Records excerpted from a collection
==============================

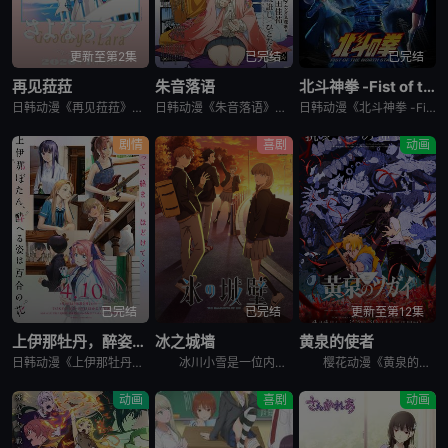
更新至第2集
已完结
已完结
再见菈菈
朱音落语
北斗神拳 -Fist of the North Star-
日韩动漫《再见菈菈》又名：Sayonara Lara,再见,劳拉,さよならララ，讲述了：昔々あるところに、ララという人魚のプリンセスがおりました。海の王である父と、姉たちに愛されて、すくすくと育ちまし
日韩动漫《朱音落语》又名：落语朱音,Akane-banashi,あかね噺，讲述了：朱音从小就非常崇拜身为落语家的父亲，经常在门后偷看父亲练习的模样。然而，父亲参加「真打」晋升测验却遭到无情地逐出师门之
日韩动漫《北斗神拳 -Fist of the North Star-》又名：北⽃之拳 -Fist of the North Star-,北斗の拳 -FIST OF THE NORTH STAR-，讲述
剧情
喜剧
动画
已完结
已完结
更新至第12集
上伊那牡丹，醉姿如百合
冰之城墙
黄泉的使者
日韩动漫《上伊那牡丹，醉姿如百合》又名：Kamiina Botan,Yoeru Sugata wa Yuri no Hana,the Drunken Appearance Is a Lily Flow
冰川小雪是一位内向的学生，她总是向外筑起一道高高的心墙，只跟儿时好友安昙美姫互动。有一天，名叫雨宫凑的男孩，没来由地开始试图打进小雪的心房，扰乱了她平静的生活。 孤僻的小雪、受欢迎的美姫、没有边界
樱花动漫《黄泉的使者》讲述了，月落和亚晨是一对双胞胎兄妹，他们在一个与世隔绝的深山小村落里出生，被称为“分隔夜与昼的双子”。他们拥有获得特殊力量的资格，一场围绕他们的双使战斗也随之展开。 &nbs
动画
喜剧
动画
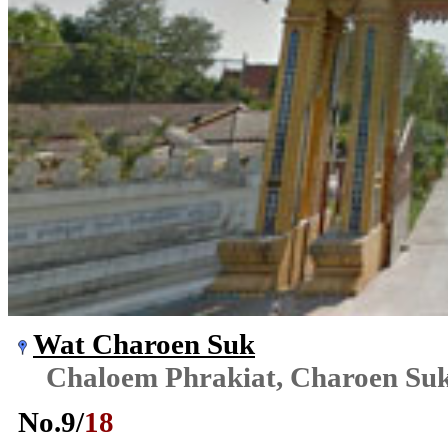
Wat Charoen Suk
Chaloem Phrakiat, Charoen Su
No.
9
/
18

==============================

*WORK TASK*: Every line above carrying the word "日韩动漫" needs to be shown.

*OUTPUT OF THE EXERCISE*:
日韩动漫《再见菈菈》又名：Sayonara Lara,再见,劳拉,さよならララ，讲述了：昔々あるところに、ララという人魚のプリンセスがおりました。海の王である父と、姉たちに愛されて、すくすくと育ちまし
日韩动漫《朱音落语》又名：落语朱音,Akane-banashi,あかね噺，讲述了：朱音从小就非常崇拜身为落语家的父亲，经常在门后偷看父亲练习的模样。然而，父亲参加「真打」晋升测验却遭到无情地逐出师门之
日韩动漫《北斗神拳 -Fist of the North Star-》又名：北⽃之拳 -Fist of the North Star-,北斗の拳 -FIST OF THE NORTH STAR-，讲述
日韩动漫《上伊那牡丹，醉姿如百合》又名：Kamiina Botan,Yoeru Sugata wa Yuri no Hana,the Drunken Appearance Is a Lily Flow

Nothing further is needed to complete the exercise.